▶ _What to work on_
From the first line to the last, transcribe the material exactly.

▶ _Dataset_
----------------------------------------

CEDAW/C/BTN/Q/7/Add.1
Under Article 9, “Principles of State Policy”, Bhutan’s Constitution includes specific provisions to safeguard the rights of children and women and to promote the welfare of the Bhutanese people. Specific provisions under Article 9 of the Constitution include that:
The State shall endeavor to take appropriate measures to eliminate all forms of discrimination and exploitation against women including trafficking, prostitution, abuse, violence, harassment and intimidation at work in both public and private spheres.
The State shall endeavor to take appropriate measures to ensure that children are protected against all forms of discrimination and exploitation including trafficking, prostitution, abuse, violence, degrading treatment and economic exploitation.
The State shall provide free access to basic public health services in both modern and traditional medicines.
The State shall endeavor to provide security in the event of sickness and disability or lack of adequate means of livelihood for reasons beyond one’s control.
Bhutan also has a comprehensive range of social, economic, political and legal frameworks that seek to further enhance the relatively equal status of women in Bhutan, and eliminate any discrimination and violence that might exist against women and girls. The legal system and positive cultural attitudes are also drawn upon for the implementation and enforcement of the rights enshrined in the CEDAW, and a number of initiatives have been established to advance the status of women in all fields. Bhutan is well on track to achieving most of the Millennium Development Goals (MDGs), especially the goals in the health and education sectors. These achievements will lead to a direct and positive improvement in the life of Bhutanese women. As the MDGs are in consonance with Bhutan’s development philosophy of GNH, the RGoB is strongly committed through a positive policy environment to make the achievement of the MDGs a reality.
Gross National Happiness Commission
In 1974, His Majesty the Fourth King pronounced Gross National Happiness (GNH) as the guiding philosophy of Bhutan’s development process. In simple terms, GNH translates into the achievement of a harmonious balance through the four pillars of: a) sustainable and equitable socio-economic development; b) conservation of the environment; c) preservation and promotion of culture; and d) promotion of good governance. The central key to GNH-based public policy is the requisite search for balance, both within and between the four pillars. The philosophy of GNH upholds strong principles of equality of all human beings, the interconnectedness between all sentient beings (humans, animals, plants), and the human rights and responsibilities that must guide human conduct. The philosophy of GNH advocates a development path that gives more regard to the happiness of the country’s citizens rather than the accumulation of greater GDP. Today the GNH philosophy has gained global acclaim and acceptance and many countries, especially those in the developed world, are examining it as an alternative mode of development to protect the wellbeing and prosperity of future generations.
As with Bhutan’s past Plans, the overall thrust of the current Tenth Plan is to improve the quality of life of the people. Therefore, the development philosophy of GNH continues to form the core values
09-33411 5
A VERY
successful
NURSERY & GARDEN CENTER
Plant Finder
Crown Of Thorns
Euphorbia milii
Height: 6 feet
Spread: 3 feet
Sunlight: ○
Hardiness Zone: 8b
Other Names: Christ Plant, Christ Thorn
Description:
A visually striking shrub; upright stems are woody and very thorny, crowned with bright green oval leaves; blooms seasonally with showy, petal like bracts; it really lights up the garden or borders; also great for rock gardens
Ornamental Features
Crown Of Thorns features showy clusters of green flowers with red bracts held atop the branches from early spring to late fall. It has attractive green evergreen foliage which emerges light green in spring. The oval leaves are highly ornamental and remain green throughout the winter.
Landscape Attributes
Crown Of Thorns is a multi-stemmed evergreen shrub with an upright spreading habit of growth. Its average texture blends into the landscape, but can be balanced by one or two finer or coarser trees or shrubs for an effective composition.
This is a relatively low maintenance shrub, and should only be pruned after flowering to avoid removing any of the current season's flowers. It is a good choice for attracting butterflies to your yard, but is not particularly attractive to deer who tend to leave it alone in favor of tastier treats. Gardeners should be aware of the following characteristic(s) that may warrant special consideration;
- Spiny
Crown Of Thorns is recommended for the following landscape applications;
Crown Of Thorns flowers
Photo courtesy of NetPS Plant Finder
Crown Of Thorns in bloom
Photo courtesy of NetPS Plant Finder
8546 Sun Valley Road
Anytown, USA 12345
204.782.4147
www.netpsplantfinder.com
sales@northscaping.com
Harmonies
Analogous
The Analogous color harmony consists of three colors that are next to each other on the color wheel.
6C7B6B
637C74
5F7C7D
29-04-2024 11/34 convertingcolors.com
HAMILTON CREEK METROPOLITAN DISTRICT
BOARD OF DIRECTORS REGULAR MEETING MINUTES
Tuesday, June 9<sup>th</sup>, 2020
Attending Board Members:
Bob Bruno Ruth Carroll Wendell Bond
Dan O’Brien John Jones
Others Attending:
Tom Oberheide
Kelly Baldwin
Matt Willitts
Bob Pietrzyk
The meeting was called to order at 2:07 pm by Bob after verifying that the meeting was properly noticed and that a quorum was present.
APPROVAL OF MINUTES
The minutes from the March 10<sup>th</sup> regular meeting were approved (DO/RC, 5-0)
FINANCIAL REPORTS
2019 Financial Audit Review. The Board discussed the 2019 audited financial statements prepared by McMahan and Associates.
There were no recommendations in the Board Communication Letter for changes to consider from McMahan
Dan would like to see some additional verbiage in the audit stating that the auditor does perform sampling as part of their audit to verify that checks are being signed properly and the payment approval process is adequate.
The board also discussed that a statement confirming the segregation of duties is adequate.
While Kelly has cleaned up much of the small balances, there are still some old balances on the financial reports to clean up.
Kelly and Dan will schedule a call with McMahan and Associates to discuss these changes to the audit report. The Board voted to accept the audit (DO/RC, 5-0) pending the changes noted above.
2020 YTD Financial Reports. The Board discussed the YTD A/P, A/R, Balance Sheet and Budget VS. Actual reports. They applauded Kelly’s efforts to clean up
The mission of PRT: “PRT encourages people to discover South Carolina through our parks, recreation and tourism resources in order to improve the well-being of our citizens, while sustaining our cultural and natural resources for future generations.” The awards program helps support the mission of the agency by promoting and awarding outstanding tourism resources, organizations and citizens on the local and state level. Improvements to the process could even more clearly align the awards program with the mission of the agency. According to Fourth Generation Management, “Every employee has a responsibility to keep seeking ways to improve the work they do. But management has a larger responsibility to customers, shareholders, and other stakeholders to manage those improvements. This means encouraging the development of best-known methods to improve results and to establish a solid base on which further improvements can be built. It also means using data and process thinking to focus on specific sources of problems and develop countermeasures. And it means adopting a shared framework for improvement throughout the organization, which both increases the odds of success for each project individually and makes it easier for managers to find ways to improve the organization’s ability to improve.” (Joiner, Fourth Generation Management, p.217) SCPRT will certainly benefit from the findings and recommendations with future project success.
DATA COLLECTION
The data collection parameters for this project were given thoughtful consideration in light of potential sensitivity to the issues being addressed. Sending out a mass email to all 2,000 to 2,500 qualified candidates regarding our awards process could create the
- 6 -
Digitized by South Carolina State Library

----------------------------------------

▶ _Written response_
CEDAW/C/BTN/Q/7/Add.1
Under Article 9, “Principles of State Policy”, Bhutan’s Constitution includes specific provisions to safeguard the rights of children and women and to promote the welfare of the Bhutanese people. Specific provisions under Article 9 of the Constitution include that:
The State shall endeavor to take appropriate measures to eliminate all forms of discrimination and exploitation against women including trafficking, prostitution, abuse, violence, harassment and intimidation at work in both public and private spheres.
The State shall endeavor to take appropriate measures to ensure that children are protected against all forms of discrimination and exploitation including trafficking, prostitution, abuse, violence, degrading treatment and economic exploitation.
The State shall provide free access to basic public health services in both modern and traditional medicines.
The State shall endeavor to provide security in the event of sickness and disability or lack of adequate means of livelihood for reasons beyond one’s control.
Bhutan also has a comprehensive range of social, economic, political and legal frameworks that seek to further enhance the relatively equal status of women in Bhutan, and eliminate any discrimination and violence that might exist against women and girls. The legal system and positive cultural attitudes are also drawn upon for the implementation and enforcement of the rights enshrined in the CEDAW, and a number of initiatives have been established to advance the status of women in all fields. Bhutan is well on track to achieving most of the Millennium Development Goals (MDGs), especially the goals in the health and education sectors. These achievements will lead to a direct and positive improvement in the life of Bhutanese women. As the MDGs are in consonance with Bhutan’s development philosophy of GNH, the RGoB is strongly committed through a positive policy environment to make the achievement of the MDGs a reality.
Gross National Happiness Commission
In 1974, His Majesty the Fourth King pronounced Gross National Happiness (GNH) as the guiding philosophy of Bhutan’s development process. In simple terms, GNH translates into the achievement of a harmonious balance through the four pillars of: a) sustainable and equitable socio-economic development; b) conservation of the environment; c) preservation and promotion of culture; and d) promotion of good governance. The central key to GNH-based public policy is the requisite search for balance, both within and between the four pillars. The philosophy of GNH upholds strong principles of equality of all human beings, the interconnectedness between all sentient beings (humans, animals, plants), and the human rights and responsibilities that must guide human conduct. The philosophy of GNH advocates a development path that gives more regard to the happiness of the country’s citizens rather than the accumulation of greater GDP. Today the GNH philosophy has gained global acclaim and acceptance and many countries, especially those in the developed world, are examining it as an alternative mode of development to protect the wellbeing and prosperity of future generations.
As with Bhutan’s past Plans, the overall thrust of the current Tenth Plan is to improve the quality of life of the people. Therefore, the development philosophy of GNH continues to form the core values
09-33411 5
A VERY
successful
NURSERY & GARDEN CENTER
Plant Finder
Crown Of Thorns
Euphorbia milii
Height: 6 feet
Spread: 3 feet
Sunlight: ○
Hardiness Zone: 8b
Other Names: Christ Plant, Christ Thorn
Description:
A visually striking shrub; upright stems are woody and very thorny, crowned with bright green oval leaves; blooms seasonally with showy, petal like bracts; it really lights up the garden or borders; also great for rock gardens
Ornamental Features
Crown Of Thorns features showy clusters of green flowers with red bracts held atop the branches from early spring to late fall. It has attractive green evergreen foliage which emerges light green in spring. The oval leaves are highly ornamental and remain green throughout the winter.
Landscape Attributes
Crown Of Thorns is a multi-stemmed evergreen shrub with an upright spreading habit of growth. Its average texture blends into the landscape, but can be balanced by one or two finer or coarser trees or shrubs for an effective composition.
This is a relatively low maintenance shrub, and should only be pruned after flowering to avoid removing any of the current season's flowers. It is a good choice for attracting butterflies to your yard, but is not particularly attractive to deer who tend to leave it alone in favor of tastier treats. Gardeners should be aware of the following characteristic(s) that may warrant special consideration;
- Spiny
Crown Of Thorns is recommended for the following landscape applications;
Crown Of Thorns flowers
Photo courtesy of NetPS Plant Finder
Crown Of Thorns in bloom
Photo courtesy of NetPS Plant Finder
8546 Sun Valley Road
Anytown, USA 12345
204.782.4147
www.netpsplantfinder.com
sales@northscaping.com
Harmonies
Analogous
The Analogous color harmony consists of three colors that are next to each other on the color wheel.
6C7B6B
637C74
5F7C7D
29-04-2024 11/34 convertingcolors.com
HAMILTON CREEK METROPOLITAN DISTRICT
BOARD OF DIRECTORS REGULAR MEETING MINUTES
Tuesday, June 9<sup>th</sup>, 2020
Attending Board Members:
Bob Bruno Ruth Carroll Wendell Bond
Dan O’Brien John Jones
Others Attending:
Tom Oberheide
Kelly Baldwin
Matt Willitts
Bob Pietrzyk
The meeting was called to order at 2:07 pm by Bob after verifying that the meeting was properly noticed and that a quorum was present.
APPROVAL OF MINUTES
The minutes from the March 10<sup>th</sup> regular meeting were approved (DO/RC, 5-0)
FINANCIAL REPORTS
2019 Financial Audit Review. The Board discussed the 2019 audited financial statements prepared by McMahan and Associates.
There were no recommendations in the Board Communication Letter for changes to consider from McMahan
Dan would like to see some additional verbiage in the audit stating that the auditor does perform sampling as part of their audit to verify that checks are being signed properly and the payment approval process is adequate.
The board also discussed that a statement confirming the segregation of duties is adequate.
While Kelly has cleaned up much of the small balances, there are still some old balances on the financial reports to clean up.
Kelly and Dan will schedule a call with McMahan and Associates to discuss these changes to the audit report. The Board voted to accept the audit (DO/RC, 5-0) pending the changes noted above.
2020 YTD Financial Reports. The Board discussed the YTD A/P, A/R, Balance Sheet and Budget VS. Actual reports. They applauded Kelly’s efforts to clean up
The mission of PRT: “PRT encourages people to discover South Carolina through our parks, recreation and tourism resources in order to improve the well-being of our citizens, while sustaining our cultural and natural resources for future generations.” The awards program helps support the mission of the agency by promoting and awarding outstanding tourism resources, organizations and citizens on the local and state level. Improvements to the process could even more clearly align the awards program with the mission of the agency. According to Fourth Generation Management, “Every employee has a responsibility to keep seeking ways to improve the work they do. But management has a larger responsibility to customers, shareholders, and other stakeholders to manage those improvements. This means encouraging the development of best-known methods to improve results and to establish a solid base on which further improvements can be built. It also means using data and process thinking to focus on specific sources of problems and develop countermeasures. And it means adopting a shared framework for improvement throughout the organization, which both increases the odds of success for each project individually and makes it easier for managers to find ways to improve the organization’s ability to improve.” (Joiner, Fourth Generation Management, p.217) SCPRT will certainly benefit from the findings and recommendations with future project success.
DATA COLLECTION
The data collection parameters for this project were given thoughtful consideration in light of potential sensitivity to the issues being addressed. Sending out a mass email to all 2,000 to 2,500 qualified candidates regarding our awards process could create the
- 6 -
Digitized by South Carolina State Library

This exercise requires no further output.